EXERCISE OBJECTIVE »
Format every line of the listing below as a numbered list, skipping any blank lines and leaving the pictures out.

DATA PROVIDED »
########
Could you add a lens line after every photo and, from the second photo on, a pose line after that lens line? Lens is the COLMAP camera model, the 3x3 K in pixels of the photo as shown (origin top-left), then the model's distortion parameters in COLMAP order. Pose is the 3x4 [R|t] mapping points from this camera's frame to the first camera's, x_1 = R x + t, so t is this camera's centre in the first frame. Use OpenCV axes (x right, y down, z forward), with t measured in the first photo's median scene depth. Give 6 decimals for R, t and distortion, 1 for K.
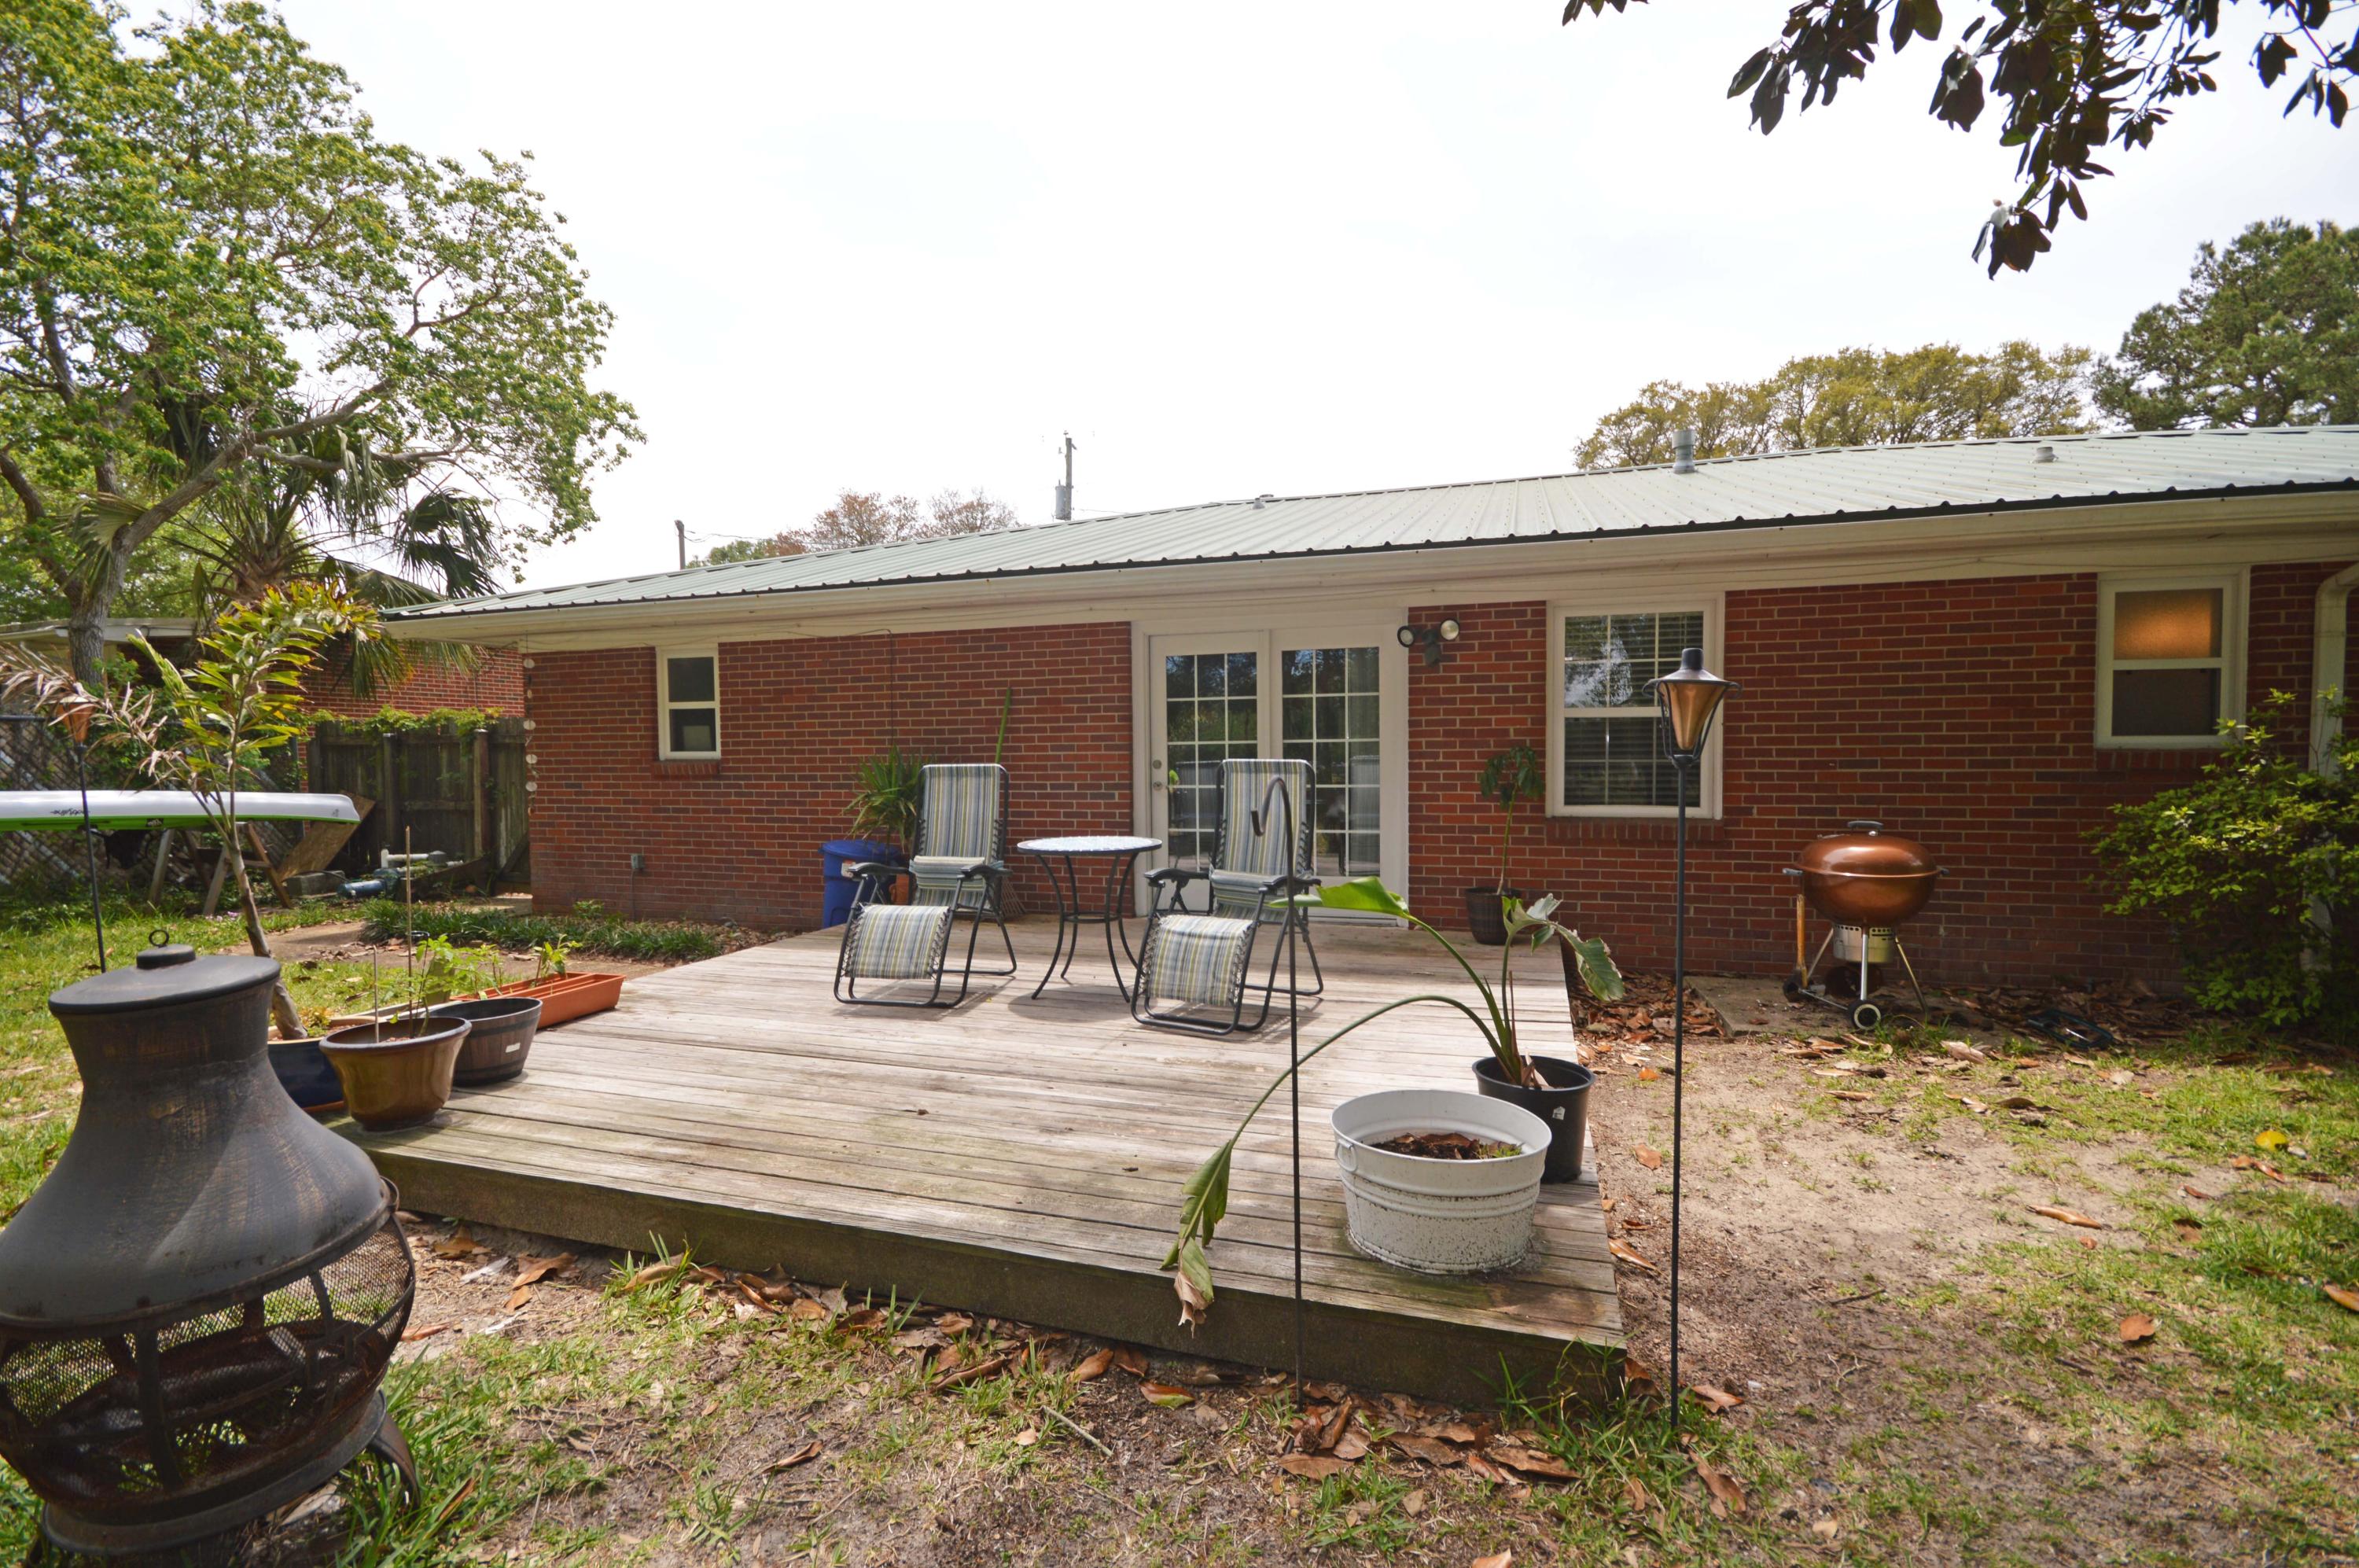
lens RADIAL K [[1053.3, 0, 1185.4], [0, 1053.3, 795.7], [0, 0, 1]] dist [-0.000631, -0.000055]
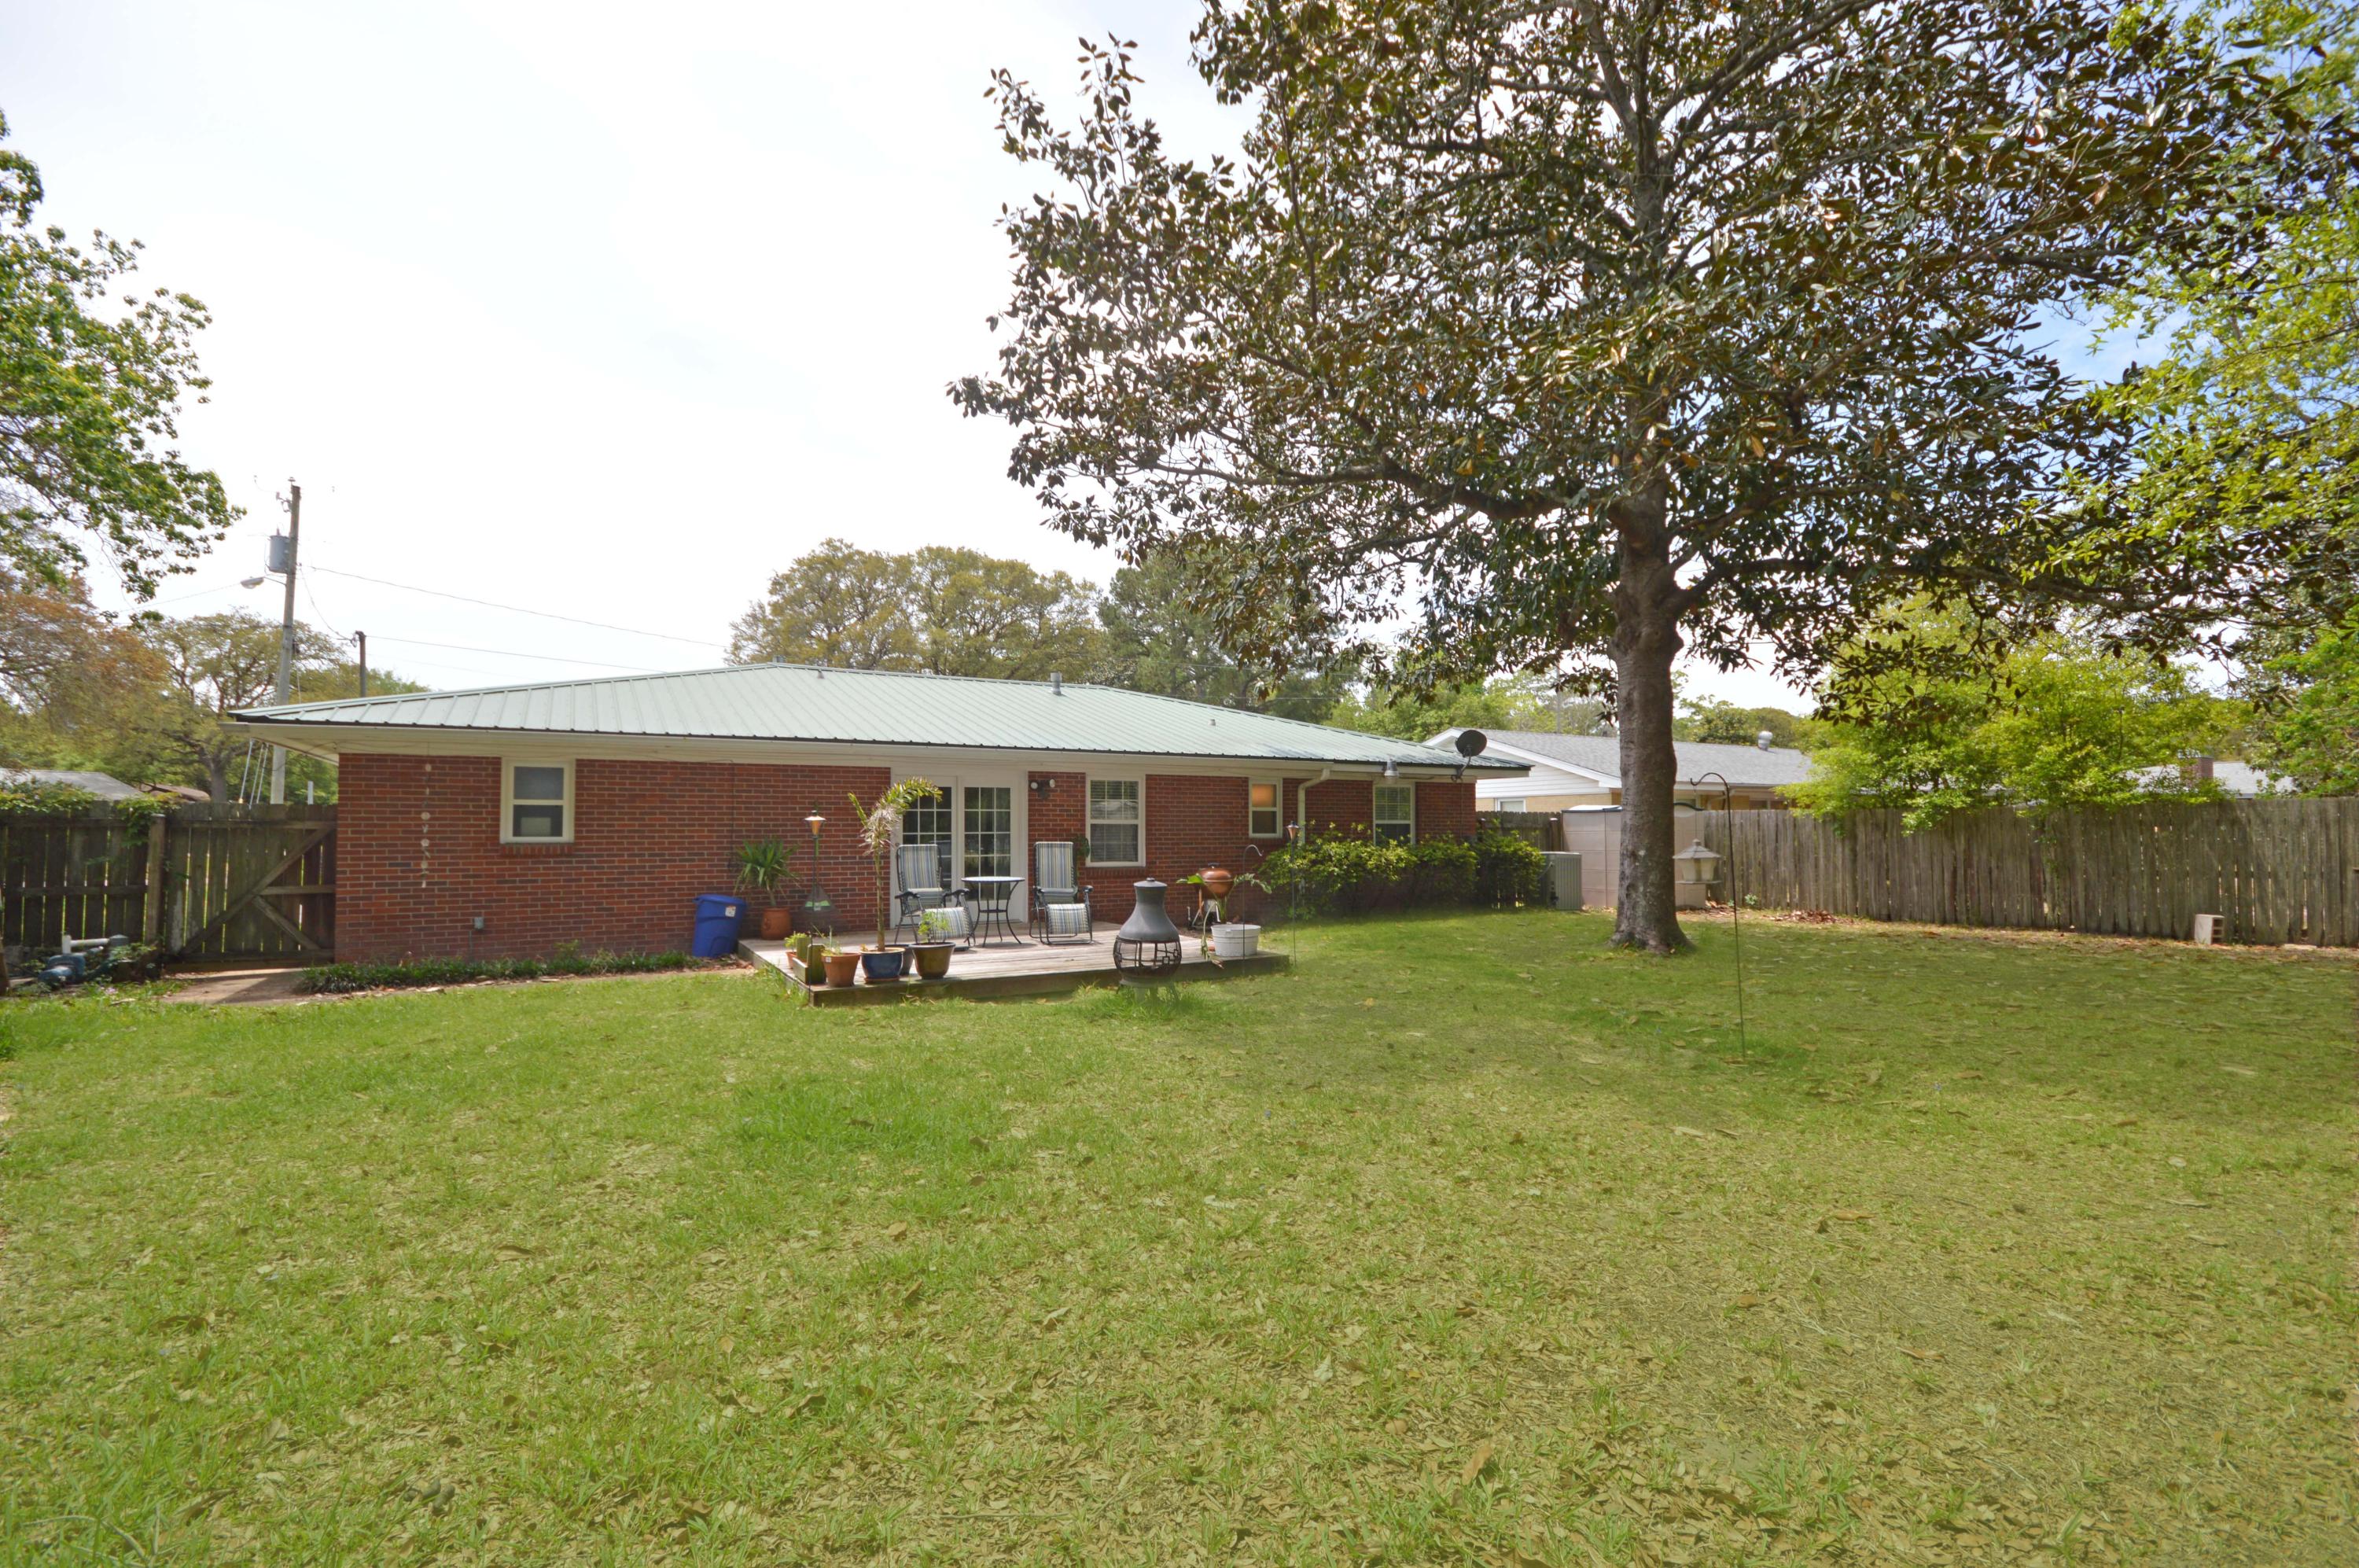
lens RADIAL K [[1053.3, 0, 1175.3], [0, 1053.3, 788.0], [0, 0, 1]] dist [-0.000631, -0.000055]
pose [[0.666225, 0.036263, 0.744869, -0.773272], [0.026775, 0.997010, -0.072487, 0.012289], [-0.745270, 0.068237, 0.663262, -0.417153]]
########
ANSWER SPACE »
1. Could you add a lens line after every photo and, from the second photo on, a pose line after that lens line? Lens is the COLMAP camera model, the 3x3 K in pixels of the photo as shown (origin top-left), then the model's distortion parameters in COLMAP order. Pose is the 3x4 [R|t] mapping points from this camera's frame to the first camera's, x_1 = R x + t, so t is this camera's centre in the first frame. Use OpenCV axes (x right, y down, z forward), with t measured in the first photo's median scene depth. Give 6 decimals for R, t and distortion, 1 for K.
2. lens RADIAL K [[1053.3, 0, 1185.4], [0, 1053.3, 795.7], [0, 0, 1]] dist [-0.000631, -0.000055]
3. lens RADIAL K [[1053.3, 0, 1175.3], [0, 1053.3, 788.0], [0, 0, 1]] dist [-0.000631, -0.000055]
4. pose [[0.666225, 0.036263, 0.744869, -0.773272], [0.026775, 0.997010, -0.072487, 0.012289], [-0.745270, 0.068237, 0.663262, -0.417153]]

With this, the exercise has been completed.